Cette année-là, l'ACPR (Autorité de contrôle prudentiel et de résolution), gendarme du secteur, sanctionne la passivité de quatre gros assureurs. Entre 2014 et 2018, près de 30 milliards d'euros sont restitués ! Mais le sujet est loin d'être clos. Si les organismes gestionnaires sont tenus de publier des bilans périodiques de leur recherche, « on recense chaque année des milliers de nouveaux contrats d'assurance-vie en déshérence », souligne Que Choisir. La Cour des comptes notait en 2 019 que : « leur diminution est freinée par les flux entrants dynamiques et l'obligation de conserver les contrats pendant dix ans. »

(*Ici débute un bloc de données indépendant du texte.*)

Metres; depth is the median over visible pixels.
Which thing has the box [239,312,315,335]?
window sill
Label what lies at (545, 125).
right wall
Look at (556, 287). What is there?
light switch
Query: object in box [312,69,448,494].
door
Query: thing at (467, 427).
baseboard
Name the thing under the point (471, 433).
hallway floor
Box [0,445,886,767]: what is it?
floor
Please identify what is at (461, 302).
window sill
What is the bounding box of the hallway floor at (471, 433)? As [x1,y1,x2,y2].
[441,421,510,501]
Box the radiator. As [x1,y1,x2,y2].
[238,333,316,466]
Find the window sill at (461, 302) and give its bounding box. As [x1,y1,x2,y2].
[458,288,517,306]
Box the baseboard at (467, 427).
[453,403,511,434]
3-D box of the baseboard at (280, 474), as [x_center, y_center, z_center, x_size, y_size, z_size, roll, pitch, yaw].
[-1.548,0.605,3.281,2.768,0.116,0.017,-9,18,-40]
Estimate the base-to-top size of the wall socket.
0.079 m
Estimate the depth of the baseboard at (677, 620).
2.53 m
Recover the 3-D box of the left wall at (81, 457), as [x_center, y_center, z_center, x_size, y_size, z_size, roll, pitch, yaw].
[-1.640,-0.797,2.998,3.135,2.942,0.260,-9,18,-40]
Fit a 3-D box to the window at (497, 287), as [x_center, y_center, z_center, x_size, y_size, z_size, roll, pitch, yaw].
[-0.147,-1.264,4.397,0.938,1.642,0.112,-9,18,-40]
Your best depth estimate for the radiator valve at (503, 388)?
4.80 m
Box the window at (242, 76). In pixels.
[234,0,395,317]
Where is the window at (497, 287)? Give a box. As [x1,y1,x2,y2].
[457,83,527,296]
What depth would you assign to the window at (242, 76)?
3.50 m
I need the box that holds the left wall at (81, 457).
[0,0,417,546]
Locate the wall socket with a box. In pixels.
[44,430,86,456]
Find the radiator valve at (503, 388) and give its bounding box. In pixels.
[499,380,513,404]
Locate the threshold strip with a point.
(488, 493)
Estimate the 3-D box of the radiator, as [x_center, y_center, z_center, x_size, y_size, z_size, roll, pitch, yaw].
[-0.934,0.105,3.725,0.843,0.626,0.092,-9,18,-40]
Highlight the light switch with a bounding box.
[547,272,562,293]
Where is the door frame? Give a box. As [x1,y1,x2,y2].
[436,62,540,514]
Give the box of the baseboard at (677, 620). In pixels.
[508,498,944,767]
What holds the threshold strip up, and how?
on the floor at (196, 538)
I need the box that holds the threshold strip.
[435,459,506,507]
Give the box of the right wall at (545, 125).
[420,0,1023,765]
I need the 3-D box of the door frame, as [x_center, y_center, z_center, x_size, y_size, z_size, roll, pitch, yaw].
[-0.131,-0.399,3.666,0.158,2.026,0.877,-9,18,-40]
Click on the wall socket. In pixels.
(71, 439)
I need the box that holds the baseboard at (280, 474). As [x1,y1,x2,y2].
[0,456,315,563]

De quels moyens dispose-t-on pour récupérer des avoirs en sommeil ? Depuis 2016, les notaires sont chargés, pour le compte des héritiers, de consulter les deux fichiers pour les assurances-vie et les comptes bancaires, respectivement Ficovie et Ficoba, mis à leur disposition par l'administration fiscale. Ensuite, Que Choisir recense trois outils : Ciclade, le site de la Caisse des dépôts, Agira, la plateforme des assureurs, et l'onglet « épargne » du site info-retraite.fr.

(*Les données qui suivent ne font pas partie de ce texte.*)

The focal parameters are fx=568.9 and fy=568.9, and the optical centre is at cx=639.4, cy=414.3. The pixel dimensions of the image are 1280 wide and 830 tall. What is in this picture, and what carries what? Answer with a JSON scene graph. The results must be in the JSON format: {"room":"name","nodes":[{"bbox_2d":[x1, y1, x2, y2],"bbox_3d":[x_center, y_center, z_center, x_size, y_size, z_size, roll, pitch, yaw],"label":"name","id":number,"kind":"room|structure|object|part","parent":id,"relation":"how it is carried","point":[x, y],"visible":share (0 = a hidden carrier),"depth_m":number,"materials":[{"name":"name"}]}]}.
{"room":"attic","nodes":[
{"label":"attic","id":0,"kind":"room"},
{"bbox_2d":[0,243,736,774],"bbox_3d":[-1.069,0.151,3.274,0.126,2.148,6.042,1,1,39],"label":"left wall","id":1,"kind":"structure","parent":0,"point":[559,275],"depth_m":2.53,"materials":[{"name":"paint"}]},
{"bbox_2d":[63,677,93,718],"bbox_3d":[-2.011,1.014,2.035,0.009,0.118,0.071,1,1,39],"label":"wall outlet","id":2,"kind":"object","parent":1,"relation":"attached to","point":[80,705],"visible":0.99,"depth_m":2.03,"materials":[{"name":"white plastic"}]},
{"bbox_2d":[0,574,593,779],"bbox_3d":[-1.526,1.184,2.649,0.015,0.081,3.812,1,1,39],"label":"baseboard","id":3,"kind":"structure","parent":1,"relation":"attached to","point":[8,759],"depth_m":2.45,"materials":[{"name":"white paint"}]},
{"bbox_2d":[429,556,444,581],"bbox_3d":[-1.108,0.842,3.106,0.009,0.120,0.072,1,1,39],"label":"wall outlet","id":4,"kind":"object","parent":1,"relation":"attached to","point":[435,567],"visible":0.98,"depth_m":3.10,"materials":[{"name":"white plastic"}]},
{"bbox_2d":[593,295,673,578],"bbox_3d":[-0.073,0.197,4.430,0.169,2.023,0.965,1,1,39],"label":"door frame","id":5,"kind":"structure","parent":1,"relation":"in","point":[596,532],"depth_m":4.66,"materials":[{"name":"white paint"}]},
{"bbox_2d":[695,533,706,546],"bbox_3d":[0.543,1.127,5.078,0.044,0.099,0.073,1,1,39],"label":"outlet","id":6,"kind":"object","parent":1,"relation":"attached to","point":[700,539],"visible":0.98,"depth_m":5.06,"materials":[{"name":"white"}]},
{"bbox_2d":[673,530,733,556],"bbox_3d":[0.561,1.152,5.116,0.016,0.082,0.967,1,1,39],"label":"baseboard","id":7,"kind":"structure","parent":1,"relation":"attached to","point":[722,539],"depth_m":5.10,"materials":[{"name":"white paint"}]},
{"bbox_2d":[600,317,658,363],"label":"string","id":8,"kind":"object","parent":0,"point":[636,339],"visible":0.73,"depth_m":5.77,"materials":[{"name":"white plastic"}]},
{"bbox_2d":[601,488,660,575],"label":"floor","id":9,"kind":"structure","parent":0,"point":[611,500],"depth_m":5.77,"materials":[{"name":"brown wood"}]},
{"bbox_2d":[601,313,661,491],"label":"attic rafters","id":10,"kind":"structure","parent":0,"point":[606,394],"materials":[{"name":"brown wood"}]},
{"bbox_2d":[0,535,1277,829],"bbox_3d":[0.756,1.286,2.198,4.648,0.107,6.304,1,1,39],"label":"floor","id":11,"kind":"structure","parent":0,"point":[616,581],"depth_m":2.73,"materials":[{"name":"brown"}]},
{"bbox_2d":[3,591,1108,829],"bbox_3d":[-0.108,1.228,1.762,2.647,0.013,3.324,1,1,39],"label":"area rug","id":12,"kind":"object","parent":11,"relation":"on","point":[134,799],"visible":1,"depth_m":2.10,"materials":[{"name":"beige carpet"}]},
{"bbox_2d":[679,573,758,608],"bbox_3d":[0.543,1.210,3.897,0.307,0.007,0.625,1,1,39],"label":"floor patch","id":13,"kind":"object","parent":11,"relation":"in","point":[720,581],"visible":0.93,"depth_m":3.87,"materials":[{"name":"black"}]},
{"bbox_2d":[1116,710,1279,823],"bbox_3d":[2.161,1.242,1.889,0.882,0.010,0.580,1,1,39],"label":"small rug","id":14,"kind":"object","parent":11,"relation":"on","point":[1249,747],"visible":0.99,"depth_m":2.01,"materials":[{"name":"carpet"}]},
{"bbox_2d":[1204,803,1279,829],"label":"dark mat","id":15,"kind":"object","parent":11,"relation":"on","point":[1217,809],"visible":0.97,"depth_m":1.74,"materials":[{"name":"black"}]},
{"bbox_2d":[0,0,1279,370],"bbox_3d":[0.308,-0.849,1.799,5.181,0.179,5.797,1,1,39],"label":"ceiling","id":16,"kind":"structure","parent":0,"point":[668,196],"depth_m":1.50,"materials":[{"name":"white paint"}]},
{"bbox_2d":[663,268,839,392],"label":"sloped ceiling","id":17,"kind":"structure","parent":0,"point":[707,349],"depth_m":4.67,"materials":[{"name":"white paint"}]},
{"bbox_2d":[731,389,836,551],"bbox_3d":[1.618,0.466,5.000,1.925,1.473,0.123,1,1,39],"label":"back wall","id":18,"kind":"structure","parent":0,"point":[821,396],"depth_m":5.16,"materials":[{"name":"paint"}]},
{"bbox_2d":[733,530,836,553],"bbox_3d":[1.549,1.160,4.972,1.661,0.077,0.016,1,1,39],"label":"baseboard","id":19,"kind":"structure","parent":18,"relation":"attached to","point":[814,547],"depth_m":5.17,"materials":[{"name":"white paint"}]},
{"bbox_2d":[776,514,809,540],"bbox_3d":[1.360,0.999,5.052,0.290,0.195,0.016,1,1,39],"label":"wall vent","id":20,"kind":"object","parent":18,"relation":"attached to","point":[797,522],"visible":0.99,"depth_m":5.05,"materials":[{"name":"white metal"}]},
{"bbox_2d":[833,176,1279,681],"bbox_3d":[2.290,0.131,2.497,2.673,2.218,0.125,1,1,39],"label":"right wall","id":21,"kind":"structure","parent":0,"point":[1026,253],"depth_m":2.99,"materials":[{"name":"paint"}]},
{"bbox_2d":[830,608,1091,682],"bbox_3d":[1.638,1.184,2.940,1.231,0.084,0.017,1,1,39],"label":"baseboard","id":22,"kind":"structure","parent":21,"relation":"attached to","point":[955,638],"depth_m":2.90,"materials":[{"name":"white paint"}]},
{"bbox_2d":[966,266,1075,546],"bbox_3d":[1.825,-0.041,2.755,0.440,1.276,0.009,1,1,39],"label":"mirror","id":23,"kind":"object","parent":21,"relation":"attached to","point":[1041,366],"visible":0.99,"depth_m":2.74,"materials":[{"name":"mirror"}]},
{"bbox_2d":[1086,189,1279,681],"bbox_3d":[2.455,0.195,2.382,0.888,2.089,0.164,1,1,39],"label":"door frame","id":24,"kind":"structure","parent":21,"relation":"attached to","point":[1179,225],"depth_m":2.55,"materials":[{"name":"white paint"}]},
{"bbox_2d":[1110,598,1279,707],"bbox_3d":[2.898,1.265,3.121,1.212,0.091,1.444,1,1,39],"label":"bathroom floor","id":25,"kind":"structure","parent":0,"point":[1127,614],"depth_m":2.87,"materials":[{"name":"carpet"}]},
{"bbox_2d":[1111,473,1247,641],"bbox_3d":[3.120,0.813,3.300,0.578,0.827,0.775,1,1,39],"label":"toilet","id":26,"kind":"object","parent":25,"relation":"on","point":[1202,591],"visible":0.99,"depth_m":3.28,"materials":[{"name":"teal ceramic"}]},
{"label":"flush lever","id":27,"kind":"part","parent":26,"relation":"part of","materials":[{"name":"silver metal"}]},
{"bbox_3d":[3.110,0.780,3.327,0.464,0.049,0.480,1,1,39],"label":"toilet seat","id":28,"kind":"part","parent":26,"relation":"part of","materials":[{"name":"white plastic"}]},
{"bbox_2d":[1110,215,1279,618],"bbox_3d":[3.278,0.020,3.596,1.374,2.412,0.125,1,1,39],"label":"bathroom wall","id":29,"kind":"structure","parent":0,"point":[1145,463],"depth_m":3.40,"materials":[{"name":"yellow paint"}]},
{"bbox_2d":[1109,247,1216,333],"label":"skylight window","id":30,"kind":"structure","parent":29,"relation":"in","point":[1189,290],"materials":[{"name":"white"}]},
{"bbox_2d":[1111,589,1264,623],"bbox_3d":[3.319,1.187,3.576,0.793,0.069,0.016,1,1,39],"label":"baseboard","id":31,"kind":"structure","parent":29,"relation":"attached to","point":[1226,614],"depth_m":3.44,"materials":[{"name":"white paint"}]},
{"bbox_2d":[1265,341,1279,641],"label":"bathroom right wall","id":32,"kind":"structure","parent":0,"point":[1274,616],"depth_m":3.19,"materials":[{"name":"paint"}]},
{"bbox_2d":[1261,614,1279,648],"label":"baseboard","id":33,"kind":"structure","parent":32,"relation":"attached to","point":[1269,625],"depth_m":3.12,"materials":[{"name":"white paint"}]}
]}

Mais le web n'est pas la parade : par exemple, sur Ciclade, les recherches s'effectuent à partir de l'état civil du souscripteur. « Comment des associations, qui ne connaissent pas l'identité de leurs donateurs, pourraient-elles s'y enquérir d'avoirs dont elles ignorent jusqu'à l'existence ? », relève Que Choisir.

Autre point capital : l'assurance-vie n'est pas le seul support concerné. Que Choisir ajoute « les Livret A ouverts par des grands-parents, le contrat retraite d'entreprise, le plan d'épargne logement non répertorié dans une succession ». Même les coffres physiques dans les banques peuvent constituer aussi des situations de déshérence. Quoi qu'il en soit, tout bénéficiaire doit agir vite : au bout de dix ans d'inactivité, tout compte atterrit à la Caisse des dépôts et après vingt ans sans signalement, l'État l'acquiert définitivement.